- Problem to solve: Your answer must be the records below, repeated exactly, with every picture left out.

- - -

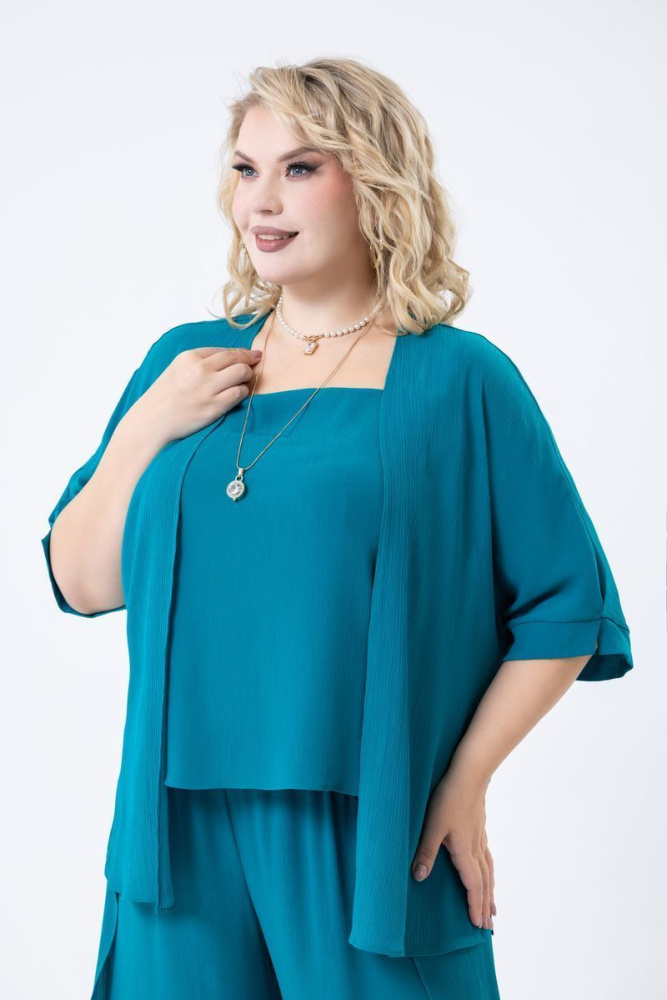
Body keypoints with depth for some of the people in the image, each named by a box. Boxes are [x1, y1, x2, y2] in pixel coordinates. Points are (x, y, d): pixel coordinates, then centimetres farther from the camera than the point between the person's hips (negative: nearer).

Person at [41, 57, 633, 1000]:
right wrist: (144, 432, -6)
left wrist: (467, 779, -9)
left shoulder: (461, 381, -5)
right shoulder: (183, 361, 7)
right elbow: (80, 585, 6)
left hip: (373, 839, -3)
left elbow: (566, 612, -4)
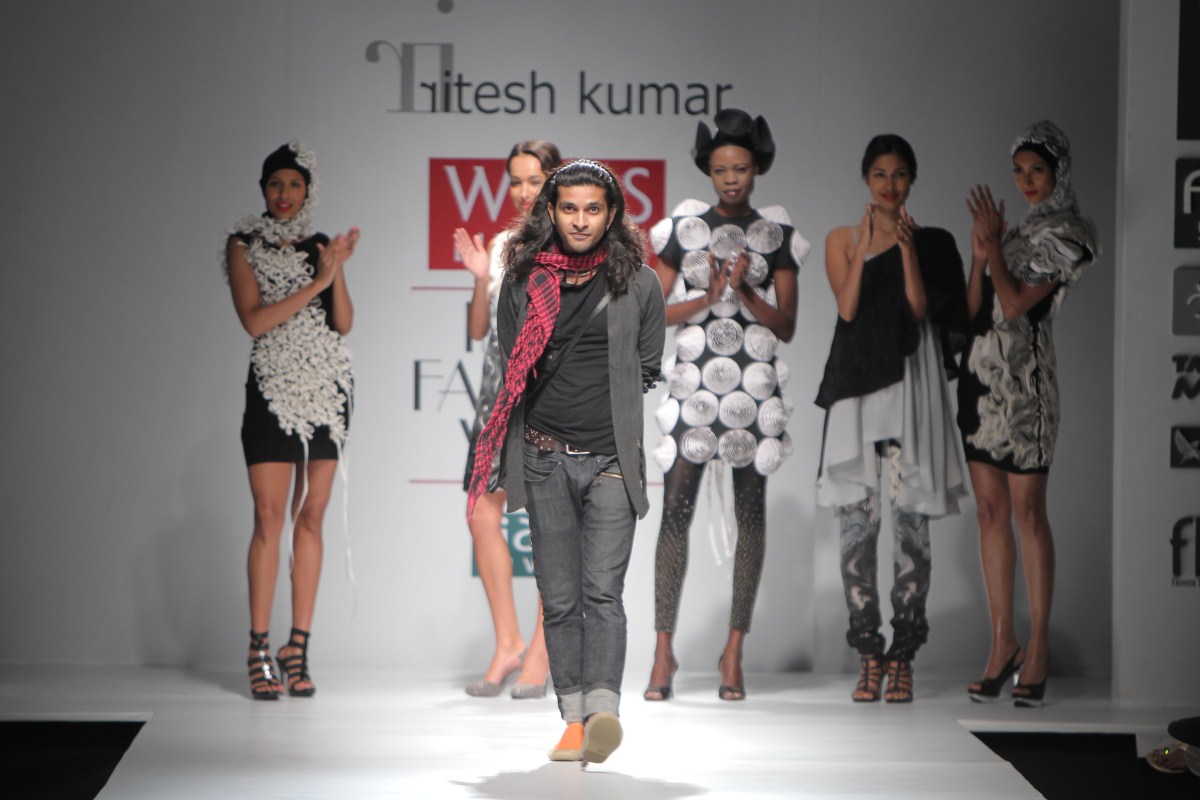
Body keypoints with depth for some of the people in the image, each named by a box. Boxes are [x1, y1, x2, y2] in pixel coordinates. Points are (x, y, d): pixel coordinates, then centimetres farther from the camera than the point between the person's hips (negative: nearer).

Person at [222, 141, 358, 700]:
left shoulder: (318, 245, 13)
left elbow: (343, 323, 4)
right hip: (273, 386, -3)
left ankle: (298, 649, 3)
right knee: (269, 516, -8)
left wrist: (337, 269, -10)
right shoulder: (245, 245, 4)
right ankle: (260, 653, -6)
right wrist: (316, 283, -12)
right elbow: (254, 320, -9)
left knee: (312, 515, 1)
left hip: (328, 387, 3)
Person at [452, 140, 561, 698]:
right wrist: (481, 277, -3)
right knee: (483, 515, -1)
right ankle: (507, 643, 10)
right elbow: (478, 329, 12)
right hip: (501, 395, 5)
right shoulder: (501, 245, 13)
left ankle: (541, 650, 8)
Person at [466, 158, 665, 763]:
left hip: (612, 461, -2)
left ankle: (603, 712, -22)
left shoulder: (639, 284, 5)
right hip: (544, 459, 2)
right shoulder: (522, 282, 8)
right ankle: (574, 720, 7)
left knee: (602, 592, -12)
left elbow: (649, 373, 13)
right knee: (559, 598, 3)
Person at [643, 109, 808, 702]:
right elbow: (654, 311, 4)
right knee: (675, 509, -7)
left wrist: (745, 291, -12)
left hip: (754, 385, 1)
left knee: (750, 512, 0)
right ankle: (663, 649, -2)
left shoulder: (777, 235, 7)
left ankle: (734, 652, 6)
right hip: (694, 381, 0)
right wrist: (708, 296, -9)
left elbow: (785, 327, 4)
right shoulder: (684, 228, 7)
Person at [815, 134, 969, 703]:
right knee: (857, 517, -2)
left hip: (911, 383, -1)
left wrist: (906, 247, -9)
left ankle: (903, 660, 0)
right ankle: (868, 659, 3)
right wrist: (865, 245, -7)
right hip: (858, 380, 1)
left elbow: (921, 308, -3)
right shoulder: (841, 240, 11)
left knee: (910, 517, -4)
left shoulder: (930, 242, 9)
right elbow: (847, 308, -2)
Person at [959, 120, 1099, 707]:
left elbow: (1017, 303, -13)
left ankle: (1038, 648, -2)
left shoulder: (1064, 235, -3)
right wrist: (979, 254, -1)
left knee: (1027, 511, -7)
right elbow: (974, 309, 12)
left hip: (1023, 378, -7)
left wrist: (992, 246, -5)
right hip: (982, 373, 7)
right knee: (990, 510, 5)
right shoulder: (1017, 232, 19)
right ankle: (1003, 644, 8)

- - -

- Answer to the problem:
Body keypoints with depth for some of the people in the image, each named by a box. Boxes are [x1, y1, x2, y2] in pixel coordinates. Points are (x, y, d): pixel coordinates, then centimetres farther from the camera than the point between the person's hips (negative: nearer).

Person at [41, 57, 633, 1000]:
right wrist: (144, 432, -6)
left wrist: (467, 779, -9)
left shoulder: (461, 381, -5)
right shoulder: (183, 361, 7)
right elbow: (80, 585, 6)
left hip: (373, 839, -3)
left elbow: (566, 612, -4)
Body keypoints with depth for some of the people in the image, each named by a box. Boxes are [x1, y1, x2, y2] in pixel coordinates. Points are (x, y, d): pixel coordinates, then centimetres farther from the camera than the point between the person's hips (negative: nearer).

Person at [222, 141, 358, 700]:
left shoulder: (318, 245, 13)
left elbow: (343, 323, 4)
right hip: (273, 386, -3)
left ankle: (298, 649, 3)
right knee: (269, 516, -8)
left wrist: (337, 269, -10)
right shoulder: (245, 245, 4)
right ankle: (260, 653, -6)
right wrist: (316, 283, -12)
right elbow: (254, 320, -9)
left knee: (312, 515, 1)
left hip: (328, 387, 3)
Person at [452, 140, 561, 698]:
right wrist: (481, 277, -3)
right knee: (483, 515, -1)
right ankle: (507, 643, 10)
right elbow: (478, 329, 12)
right hip: (501, 395, 5)
right shoulder: (501, 245, 13)
left ankle: (541, 650, 8)
Person at [466, 158, 665, 763]:
left hip: (612, 461, -2)
left ankle: (603, 712, -22)
left shoulder: (639, 284, 5)
right hip: (544, 459, 2)
right shoulder: (522, 282, 8)
right ankle: (574, 720, 7)
left knee: (602, 592, -12)
left elbow: (649, 373, 13)
right knee: (559, 598, 3)
Person at [643, 109, 808, 702]:
right elbow: (654, 311, 4)
right knee: (675, 509, -7)
left wrist: (745, 291, -12)
left hip: (754, 385, 1)
left knee: (750, 512, 0)
right ankle: (663, 649, -2)
left shoulder: (777, 235, 7)
left ankle: (734, 652, 6)
right hip: (694, 381, 0)
right wrist: (708, 296, -9)
left elbow: (785, 327, 4)
right shoulder: (684, 228, 7)
Person at [815, 134, 969, 703]:
right knee: (857, 517, -2)
left hip: (911, 383, -1)
left wrist: (906, 247, -9)
left ankle: (903, 660, 0)
right ankle: (868, 659, 3)
right wrist: (865, 245, -7)
right hip: (858, 380, 1)
left elbow: (921, 308, -3)
right shoulder: (841, 240, 11)
left knee: (910, 517, -4)
left shoulder: (930, 242, 9)
right elbow: (847, 308, -2)
Person at [959, 120, 1099, 707]:
left elbow: (1017, 303, -13)
left ankle: (1038, 648, -2)
left shoulder: (1064, 235, -3)
right wrist: (979, 254, -1)
left knee: (1027, 511, -7)
right elbow: (974, 309, 12)
left hip: (1023, 378, -7)
left wrist: (992, 246, -5)
right hip: (982, 373, 7)
right knee: (990, 510, 5)
right shoulder: (1017, 232, 19)
right ankle: (1003, 644, 8)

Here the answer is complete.